Records from a data source:
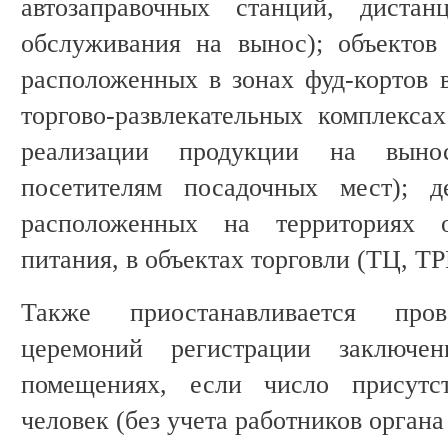
автозаправочных станций, диста
обслуживания на вынос); объектов
расположенных в зонах фуд-кортов в
торгово-развлекательных комплекса
реализации продукции на вынос
посетителям посадочных мест); д
расположенных на территориях о
питания, в объектах торговли (ТЦ, ТР
Также приостанавливается пров
церемоний регистрации заключе
помещениях, если число присут
человек (без учета работников органа 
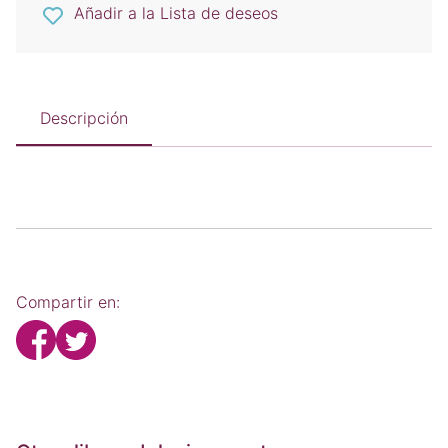
Añadir a la Lista de deseos
Descripción
Compartir en:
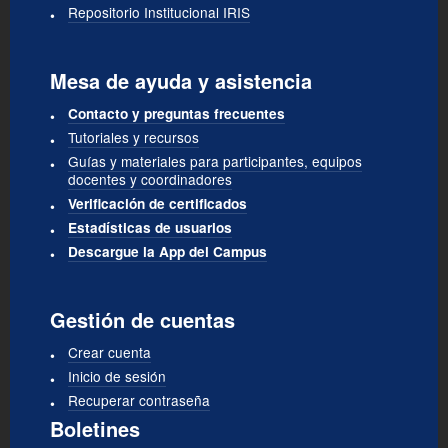
Repositorio Institucional IRIS
Mesa de ayuda y asistencia
Contacto y preguntas frecuentes
Tutoriales y recursos
Guías y materiales para participantes, equipos
docentes y coordinadores
Verificación de certificados
Estadísticas de usuarios
Descargue la App del Campus
Gestión de cuentas
Crear cuenta
Inicio de sesión
Recuperar contraseña
Boletines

| Instructions for the task |
Copy every line of the data that holds the string "расположенных".

| Exercise result |
расположенных в зонах фуд-кортов в
расположенных на территориях о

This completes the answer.